Last week, when Donald Trump endorsed Brian Kemp over Casey Cagle in Georgia’s Republican-gubernatorial-primary runoff election—which takes place on Tuesday—it looked like the President was simply choosing the candidate who was running as the self-proclaimed “politically incorrect conservative.” But, in fact, there is very little political distance between Kemp, Georgia’s secretary of state, and Cagle, the lieutenant governor: both are avowed right-wing Christians who extol the blessed trinity of school choice, the elimination of abortion rights, and the primacy of the Second Amendment, and both are vocal supporters of Trump. They are so closely aligned politically that the New York Times called the President’s endorsement “unexpected.” And, though it’s possible that Trump split the difference by focussing on the candidates’ most significant policy disagreement—Kemp is a vociferous critic of the Affordable Care Act, and Cagle wants to expand Medicaid in Georgia—he also happened to endorse a candidate whose views on election hacking and Russian meddling most reflect his own.
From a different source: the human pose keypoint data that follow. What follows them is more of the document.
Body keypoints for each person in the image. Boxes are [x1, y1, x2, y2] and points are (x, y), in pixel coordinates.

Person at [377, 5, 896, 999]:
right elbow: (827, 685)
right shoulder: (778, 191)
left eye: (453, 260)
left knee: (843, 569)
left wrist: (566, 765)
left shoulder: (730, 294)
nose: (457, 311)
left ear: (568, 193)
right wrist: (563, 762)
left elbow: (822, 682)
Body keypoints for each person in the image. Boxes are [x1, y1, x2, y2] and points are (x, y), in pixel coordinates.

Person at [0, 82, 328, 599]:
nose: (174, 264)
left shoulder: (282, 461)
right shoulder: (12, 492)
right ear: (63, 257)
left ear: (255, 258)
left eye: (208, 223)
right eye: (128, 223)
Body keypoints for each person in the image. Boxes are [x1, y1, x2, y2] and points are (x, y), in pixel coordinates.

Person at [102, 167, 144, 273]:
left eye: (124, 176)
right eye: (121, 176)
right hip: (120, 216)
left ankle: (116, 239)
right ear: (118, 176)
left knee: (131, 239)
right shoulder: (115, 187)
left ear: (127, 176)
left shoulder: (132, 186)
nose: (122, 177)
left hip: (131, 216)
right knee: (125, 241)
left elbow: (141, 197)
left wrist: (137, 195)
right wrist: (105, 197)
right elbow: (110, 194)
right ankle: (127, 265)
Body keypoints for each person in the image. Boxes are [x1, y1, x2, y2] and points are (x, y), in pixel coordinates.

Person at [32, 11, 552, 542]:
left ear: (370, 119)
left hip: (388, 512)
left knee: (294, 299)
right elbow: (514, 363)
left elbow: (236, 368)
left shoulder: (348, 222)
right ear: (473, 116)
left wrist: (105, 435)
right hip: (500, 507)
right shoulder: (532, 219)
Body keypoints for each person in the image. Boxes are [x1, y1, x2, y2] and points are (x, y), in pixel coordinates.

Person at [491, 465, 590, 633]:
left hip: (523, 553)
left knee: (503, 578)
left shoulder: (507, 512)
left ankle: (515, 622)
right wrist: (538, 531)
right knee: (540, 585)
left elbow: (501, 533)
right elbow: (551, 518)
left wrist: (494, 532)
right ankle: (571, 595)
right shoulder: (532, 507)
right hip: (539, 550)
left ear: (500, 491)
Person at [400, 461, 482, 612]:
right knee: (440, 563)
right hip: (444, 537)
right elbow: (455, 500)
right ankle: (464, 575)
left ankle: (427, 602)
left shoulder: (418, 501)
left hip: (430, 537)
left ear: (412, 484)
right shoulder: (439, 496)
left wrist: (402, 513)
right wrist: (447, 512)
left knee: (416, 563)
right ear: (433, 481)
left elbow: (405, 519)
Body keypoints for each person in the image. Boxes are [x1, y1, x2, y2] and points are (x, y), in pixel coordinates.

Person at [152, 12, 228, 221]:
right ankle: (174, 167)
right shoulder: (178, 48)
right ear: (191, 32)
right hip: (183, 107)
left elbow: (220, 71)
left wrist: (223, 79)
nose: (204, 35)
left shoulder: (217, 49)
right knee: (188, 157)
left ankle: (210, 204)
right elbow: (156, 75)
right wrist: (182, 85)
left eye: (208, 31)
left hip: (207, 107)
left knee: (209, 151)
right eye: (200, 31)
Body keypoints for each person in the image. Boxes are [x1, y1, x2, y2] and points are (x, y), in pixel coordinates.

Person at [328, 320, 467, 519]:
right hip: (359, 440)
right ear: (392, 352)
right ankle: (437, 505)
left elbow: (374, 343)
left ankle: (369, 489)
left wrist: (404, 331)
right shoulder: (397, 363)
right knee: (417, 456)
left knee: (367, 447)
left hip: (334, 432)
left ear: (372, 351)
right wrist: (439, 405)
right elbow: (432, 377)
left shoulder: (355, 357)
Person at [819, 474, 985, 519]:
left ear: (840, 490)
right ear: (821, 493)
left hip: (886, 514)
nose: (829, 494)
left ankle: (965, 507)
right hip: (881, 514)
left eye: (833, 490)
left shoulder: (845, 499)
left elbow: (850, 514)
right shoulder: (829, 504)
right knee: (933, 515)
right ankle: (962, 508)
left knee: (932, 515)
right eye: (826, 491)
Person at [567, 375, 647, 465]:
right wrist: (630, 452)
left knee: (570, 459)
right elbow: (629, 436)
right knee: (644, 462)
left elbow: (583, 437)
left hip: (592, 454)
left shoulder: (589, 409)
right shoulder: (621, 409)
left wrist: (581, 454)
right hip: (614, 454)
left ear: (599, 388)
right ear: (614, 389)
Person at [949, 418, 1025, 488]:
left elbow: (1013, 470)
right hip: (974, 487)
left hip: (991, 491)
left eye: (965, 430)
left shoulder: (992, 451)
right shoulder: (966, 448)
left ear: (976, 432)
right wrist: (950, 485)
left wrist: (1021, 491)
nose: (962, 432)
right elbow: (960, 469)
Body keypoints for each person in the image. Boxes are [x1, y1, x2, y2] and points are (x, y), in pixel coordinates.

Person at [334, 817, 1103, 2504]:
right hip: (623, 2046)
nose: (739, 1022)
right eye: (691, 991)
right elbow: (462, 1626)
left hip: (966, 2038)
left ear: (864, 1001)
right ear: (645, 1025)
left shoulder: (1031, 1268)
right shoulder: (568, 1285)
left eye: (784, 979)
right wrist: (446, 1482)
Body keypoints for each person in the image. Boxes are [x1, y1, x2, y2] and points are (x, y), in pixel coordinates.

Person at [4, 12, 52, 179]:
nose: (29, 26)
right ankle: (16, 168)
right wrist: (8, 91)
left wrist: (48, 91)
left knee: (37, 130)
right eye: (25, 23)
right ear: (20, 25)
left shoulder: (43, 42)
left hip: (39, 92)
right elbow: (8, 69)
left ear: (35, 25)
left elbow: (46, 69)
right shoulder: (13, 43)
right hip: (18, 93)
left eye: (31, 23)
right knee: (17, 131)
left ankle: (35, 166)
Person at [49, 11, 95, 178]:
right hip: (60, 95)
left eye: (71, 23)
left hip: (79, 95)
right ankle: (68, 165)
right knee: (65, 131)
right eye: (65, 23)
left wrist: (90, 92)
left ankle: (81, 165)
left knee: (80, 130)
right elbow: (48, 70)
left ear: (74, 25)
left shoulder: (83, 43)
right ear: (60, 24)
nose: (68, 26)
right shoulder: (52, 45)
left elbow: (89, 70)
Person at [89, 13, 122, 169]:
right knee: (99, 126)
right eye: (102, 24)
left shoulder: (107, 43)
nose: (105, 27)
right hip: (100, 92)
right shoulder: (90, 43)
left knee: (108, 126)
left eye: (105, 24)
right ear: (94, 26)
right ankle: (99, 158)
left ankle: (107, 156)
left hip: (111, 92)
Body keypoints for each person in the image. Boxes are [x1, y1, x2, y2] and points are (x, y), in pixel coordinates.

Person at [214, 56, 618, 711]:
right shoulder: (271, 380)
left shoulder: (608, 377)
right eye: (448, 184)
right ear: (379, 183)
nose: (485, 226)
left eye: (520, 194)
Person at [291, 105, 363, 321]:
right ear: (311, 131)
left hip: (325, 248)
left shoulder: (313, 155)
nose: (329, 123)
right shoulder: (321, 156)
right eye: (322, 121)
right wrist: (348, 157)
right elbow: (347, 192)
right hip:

This issue of election security became newly relevant for Georgia on July 13th, five days before Trump tweeted his endorsement of Kemp, when Robert Mueller, the special counsel, issued an indictment accusing twelve Russian military-intelligence officers of hacking the computers and e-mail accounts of Hillary Clinton’s campaign staff and Democratic Party operatives during the 2016 election. The indictment also revealed—for the first time—that the Russians had targeted county Web sites in Georgia, looking for election-related vulnerabilities. (The indictment said that the hackers also looked at county Web sites in Iowa and Florida.) In one sense, this was an unremarkable fact: the top cybersecurity official in the Department of Homeland Security, Jeanette Manfra, told Congress in April that Russians hackers had likely targeted every state’s systems in 2016. But, for the past two years, Kemp has been contemptuous of efforts by the D.H.S. to shore up election systems nationally. And, though not going so far as to say that Russian interference is “all a big hoax,” as Trump has, Kemp has been an outspoken advocate of not taking the whole thing so seriously.
In August, 2016, when the scope of the Russian hacking effort was becoming clear to President Obama—and as he and his advisers struggled to find a response that would not undermine the legitimacy of the upcoming elections, or provoke the Russians to do more damage, or appear to confirm Trump’s assertion that the election was rigged—Jeh Johnson, the Secretary of Homeland Security at the time, suggested designating the American election system as “critical infrastructure,” a category that includes bridges and the power grid. This designation would enable D.H.S. to offer cybersecurity support to individual states. And this inflamed Brian Kemp.
Labelling elections as critical infrastructure, Kemp declared, opened the door for the federal government to “subvert the Constitution to achieve the goal of federalizing elections under the guise of security.” Georgia is one of only five states that uses voting machines that create no paper record, and thus cannot be audited, and the Center for American Progress has given it a D grade for election security. But, when D.H.S. offered cybersecurity assistance, Kemp refused it.